Content starts

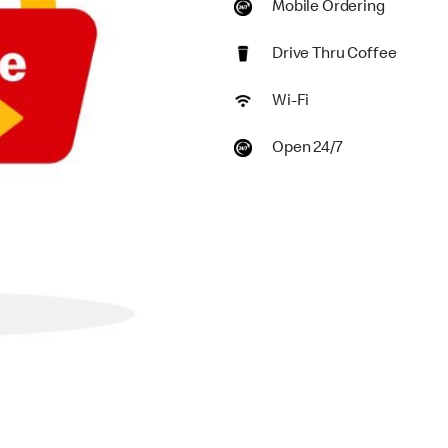
Mobile Ordering
Drive Thru Coffee
Wi-Fi
Open 24/7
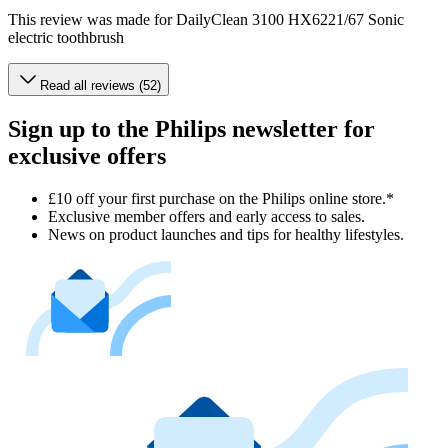
This review was made for DailyClean 3100 HX6221/67 Sonic
electric toothbrush
Read all reviews (52)
Sign up to the Philips newsletter for
exclusive offers
£10 off your first purchase on the Philips online store.*
Exclusive member offers and early access to sales.
News on product launches and tips for healthy lifestyles.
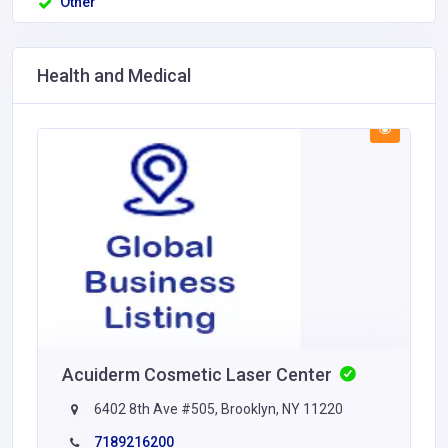
Other
Health and Medical
Acuiderm Cosmetic Laser Center
6402 8th Ave #505, Brooklyn, NY 11220
7189216200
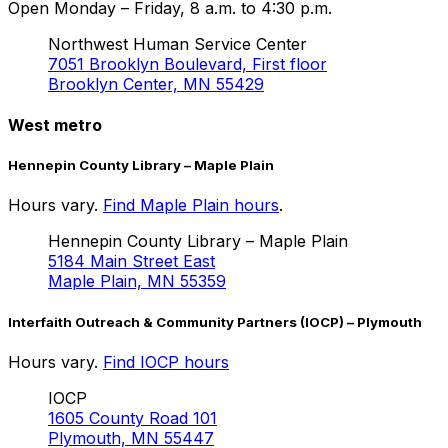
Open Monday – Friday, 8 a.m. to 4:30 p.m.
Northwest Human Service Center
7051 Brooklyn Boulevard, First floor
Brooklyn Center, MN 55429
West metro
Hennepin County Library – Maple Plain
Hours vary.
Find Maple Plain hours
.
Hennepin County Library – Maple Plain
5184 Main Street East
Maple Plain, MN 55359
Interfaith Outreach & Community Partners (IOCP) – Plymouth
Hours vary.
Find IOCP hours
IOCP
1605 County Road 101
Plymouth, MN 55447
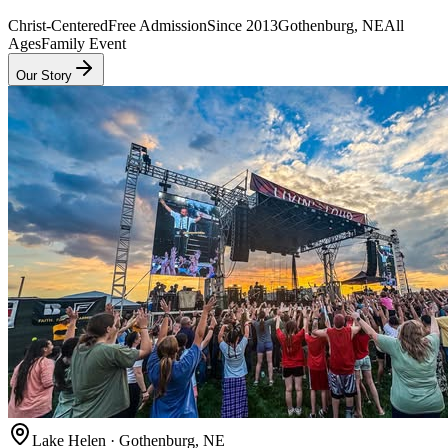
Christ-Centered
Free Admission
Since 2013
Gothenburg, NE
All
Ages
Family Event
Our Story
Lake Helen · Gothenburg, NE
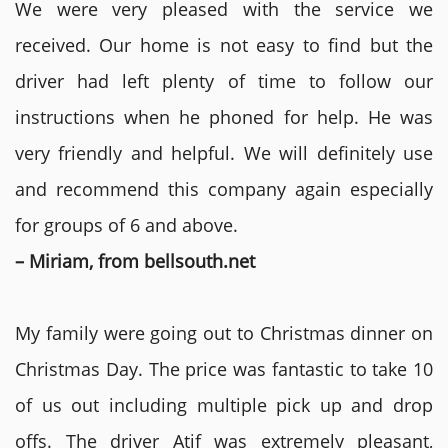
We were very pleased with the service we
received. Our home is not easy to find but the
driver had left plenty of time to follow our
instructions when he phoned for help. He was
very friendly and helpful. We will definitely use
and recommend this company again especially
for groups of 6 and above.
– Miriam, from bellsouth.net
My family were going out to Christmas dinner on
Christmas Day. The price was fantastic to take 10
of us out including multiple pick up and drop
offs. The driver Atif was extremely pleasant,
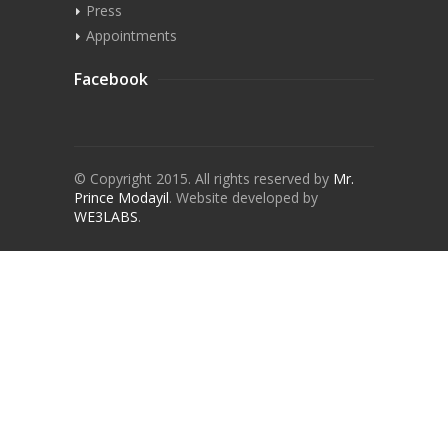
Press
Appointments
Facebook
© Copyright 2015. All rights reserved by
Mr.
Prince Modayil
.
Website developed by
WE3LABS
.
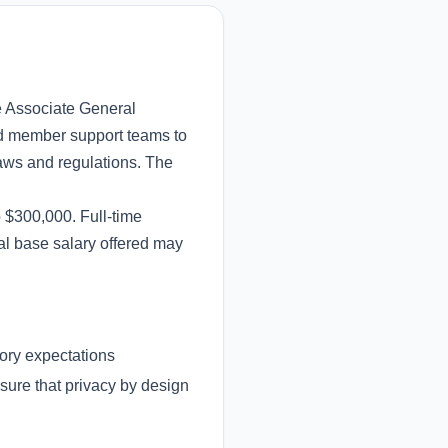
e Associate General
and member support teams to
aws and regulations. The
o $300,000. Full-time
al base salary offered may
tory expectations
ure that privacy by design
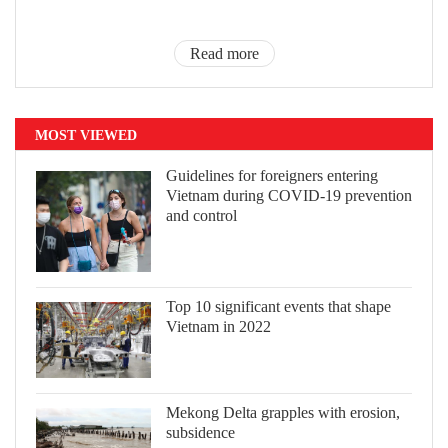
Read more
MOST VIEWED
Guidelines for foreigners entering
Vietnam during COVID-19 prevention
and control
Top 10 significant events that shape
Vietnam in 2022
Mekong Delta grapples with erosion,
subsidence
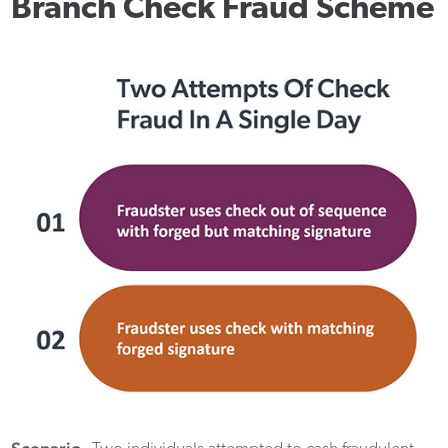
Branch Check Fraud Scheme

Content ends

▸ Work instructions: Copy the text of every record above word for word, line by line, and leave the pictures out of your answer.

▸ Answer for this exercise:
Mobile Ordering
Drive Thru Coffee
Wi-Fi
Open 24/7
This review was made for DailyClean 3100 HX6221/67 Sonic
electric toothbrush
Read all reviews (52)
Sign up to the Philips newsletter for
exclusive offers
£10 off your first purchase on the Philips online store.*
Exclusive member offers and early access to sales.
News on product launches and tips for healthy lifestyles.
Other
Health and Medical
Acuiderm Cosmetic Laser Center
6402 8th Ave #505, Brooklyn, NY 11220
7189216200
Open Monday – Friday, 8 a.m. to 4:30 p.m.
Northwest Human Service Center
7051 Brooklyn Boulevard, First floor
Brooklyn Center, MN 55429
West metro
Hennepin County Library – Maple Plain
Hours vary.
Find Maple Plain hours
.
Hennepin County Library – Maple Plain
5184 Main Street East
Maple Plain, MN 55359
Interfaith Outreach & Community Partners (IOCP) – Plymouth
Hours vary.
Find IOCP hours
IOCP
1605 County Road 101
Plymouth, MN 55447
Christ-Centered
Free Admission
Since 2013
Gothenburg, NE
All
Ages
Family Event
Our Story
Lake Helen · Gothenburg, NE
We were very pleased with the service we
received. Our home is not easy to find but the
driver had left plenty of time to follow our
instructions when he phoned for help. He was
very friendly and helpful. We will definitely use
and recommend this company again especially
for groups of 6 and above.
– Miriam, from bellsouth.net
My family were going out to Christmas dinner on
Christmas Day. The price was fantastic to take 10
of us out including multiple pick up and drop
offs. The driver Atif was extremely pleasant,
Press
Appointments
Facebook
© Copyright 2015. All rights reserved by
Mr.
Prince Modayil
.
Website developed by
WE3LABS
.
e Associate General
and member support teams to
aws and regulations. The
o $300,000. Full-time
al base salary offered may
tory expectations
ure that privacy by design
Read more
MOST VIEWED
Guidelines for foreigners entering
Vietnam during COVID-19 prevention
and control
Top 10 significant events that shape
Vietnam in 2022
Mekong Delta grapples with erosion,
subsidence
Branch Check Fraud Scheme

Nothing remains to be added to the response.